U.S. Navy Awards Contracts to Refine MQ-25 Stingray Designs

 - April 20, 2017, 12:56 PM
At its annual media day, Lockheed Martin offered a glimpse of its design for the Navy's MQ-25 Stingray unmanned refueling aircraft.

The U.S. Navy has awarded four manufacturers contract amendments with additional funding to refine their concepts for the MQ-25 Stingray refueling drone. The service’s requirements for the aircraft now emphasize the tanking role over multi-mission capability, according to one of the manufacturers.

On April 13, the Department of Defense (DOD) announced contract modification awards to Northrop Grumman ($24.7 million), Boeing ($19.1 million), Lockheed Martin ($18.8 million) and General Atomics ($18.7 million) to refine their air vehicle concepts and develop technology trade-off alternatives in advance of the MQ-25 engineering and manufacturing development phase. The DOD expects work to be completed on the contract add-ons in September 2018.

The four companies each received previous, risk-reduction contracts of roughly double the latest amounts in October. Since at least 2011, they have participated in studies and preliminary design exercises for what the Navy originally called the unmanned carrier-launched airborne surveillance and strike (UClass) program.

Over time, the Navy’s expected requirements for the aircraft have evolved from it being a multi-mission platform capable of performing intelligence, surveillance, reconnaissance (ISR) and strike missions to one focused on carrier-based aerial refueling, a role the F/A-18E/F Super Hornet now serves.
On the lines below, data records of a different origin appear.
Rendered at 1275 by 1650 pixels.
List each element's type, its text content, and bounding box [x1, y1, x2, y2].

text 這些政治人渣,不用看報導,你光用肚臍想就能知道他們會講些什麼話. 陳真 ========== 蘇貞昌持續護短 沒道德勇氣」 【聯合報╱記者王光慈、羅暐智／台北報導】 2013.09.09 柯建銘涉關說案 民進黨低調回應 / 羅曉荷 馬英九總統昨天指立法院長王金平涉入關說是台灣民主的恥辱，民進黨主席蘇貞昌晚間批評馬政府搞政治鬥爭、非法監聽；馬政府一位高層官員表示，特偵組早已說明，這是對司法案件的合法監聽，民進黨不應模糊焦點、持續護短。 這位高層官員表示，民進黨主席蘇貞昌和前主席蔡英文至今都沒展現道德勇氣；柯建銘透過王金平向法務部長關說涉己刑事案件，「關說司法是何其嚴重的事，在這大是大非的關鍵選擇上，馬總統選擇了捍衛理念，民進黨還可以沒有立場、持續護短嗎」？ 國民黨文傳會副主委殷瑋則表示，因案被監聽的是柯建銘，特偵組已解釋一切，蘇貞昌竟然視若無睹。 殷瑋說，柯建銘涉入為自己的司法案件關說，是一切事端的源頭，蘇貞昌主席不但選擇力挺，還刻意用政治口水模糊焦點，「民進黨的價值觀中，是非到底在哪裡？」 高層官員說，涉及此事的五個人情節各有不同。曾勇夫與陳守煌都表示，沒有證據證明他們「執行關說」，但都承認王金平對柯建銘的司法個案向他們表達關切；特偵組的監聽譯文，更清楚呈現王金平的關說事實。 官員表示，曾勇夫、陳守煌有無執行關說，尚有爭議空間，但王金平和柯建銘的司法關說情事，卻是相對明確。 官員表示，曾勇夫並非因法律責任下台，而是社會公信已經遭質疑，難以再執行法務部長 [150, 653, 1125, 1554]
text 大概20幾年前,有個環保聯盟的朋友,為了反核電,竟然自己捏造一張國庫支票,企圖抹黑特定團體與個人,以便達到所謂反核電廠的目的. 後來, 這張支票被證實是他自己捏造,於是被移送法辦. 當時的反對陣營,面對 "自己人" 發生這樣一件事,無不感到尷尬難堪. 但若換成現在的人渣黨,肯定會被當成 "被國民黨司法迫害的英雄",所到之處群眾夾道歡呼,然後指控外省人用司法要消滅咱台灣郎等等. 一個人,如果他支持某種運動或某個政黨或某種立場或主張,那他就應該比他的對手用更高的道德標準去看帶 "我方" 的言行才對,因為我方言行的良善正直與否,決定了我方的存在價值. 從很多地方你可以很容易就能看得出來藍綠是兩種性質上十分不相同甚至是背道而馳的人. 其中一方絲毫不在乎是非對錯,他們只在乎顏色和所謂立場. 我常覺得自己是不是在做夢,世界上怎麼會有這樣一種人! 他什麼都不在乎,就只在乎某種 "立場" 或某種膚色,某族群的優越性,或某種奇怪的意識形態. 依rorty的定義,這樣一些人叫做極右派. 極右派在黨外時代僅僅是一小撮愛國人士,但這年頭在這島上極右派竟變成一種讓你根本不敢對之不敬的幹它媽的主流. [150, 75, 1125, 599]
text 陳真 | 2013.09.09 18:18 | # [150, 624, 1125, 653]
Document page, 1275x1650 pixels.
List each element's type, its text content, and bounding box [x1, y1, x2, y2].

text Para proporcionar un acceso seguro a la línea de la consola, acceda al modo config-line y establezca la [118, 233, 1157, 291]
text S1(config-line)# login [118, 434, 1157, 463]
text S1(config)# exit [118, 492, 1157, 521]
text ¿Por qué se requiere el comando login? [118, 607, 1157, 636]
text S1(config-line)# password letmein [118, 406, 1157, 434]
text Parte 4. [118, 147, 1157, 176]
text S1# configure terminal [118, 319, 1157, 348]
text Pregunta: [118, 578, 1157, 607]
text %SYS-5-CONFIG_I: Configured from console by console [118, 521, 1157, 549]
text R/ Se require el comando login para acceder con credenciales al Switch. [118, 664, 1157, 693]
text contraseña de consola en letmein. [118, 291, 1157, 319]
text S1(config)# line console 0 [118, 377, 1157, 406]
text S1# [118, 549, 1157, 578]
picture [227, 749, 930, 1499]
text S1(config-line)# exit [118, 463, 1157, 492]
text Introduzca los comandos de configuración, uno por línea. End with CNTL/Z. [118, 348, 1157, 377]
Competing manufacturers expect the service will issue a formal request for proposals this summer.

It’s a tanker, and that’s pretty well what the Navy has defined as the primary requirement for this unmanned system,” Rob Weiss, general manager of Lockheed Martin’s Skunk Works advanced development unit, told reporters March 21 during the company’s annual media day. “They’re frankly doing all the right things to accelerate this program and get it in the hands of the warfighter sooner than later. The focus is on mission tanking; we’ve done a number of (technology) trade-offs on the actual configuration.”

During the same event in 2016, Weiss said Lockheed Martin saw no reason to offer a traditional wing-body-tail design if the plan was to eventually operate the aircraft in contest airspace. Lockheed Martin was earlier thought to be developing a stealthy, flying-wing aircraft along the lines of its RQ-170 Sentinel, with Northrop Grumman and Boeing proposing advancements of the X-47B and Phantom Ray flying wings, respectively. General Atomics has promoted the Sea Avenger, a marinized version of its jet-powered Predator C with twin, canted tails.

At the media day this year, Weiss displayed a graphic of an underwing pod or tank trailing a hose and refueling drogue to a following F/A-18, hinting at Lockheed Martin’s latest air vehicle configuration. “If (the Navy’s) requirements were about penetrating ISR, where it’s in contested airspace—be it ISR or strike—you would need an airplane that looks different than a concept with pylons,” he said. “But their requirements have now been defined to be a tanker, so you really don’t want to go with a tailless design.”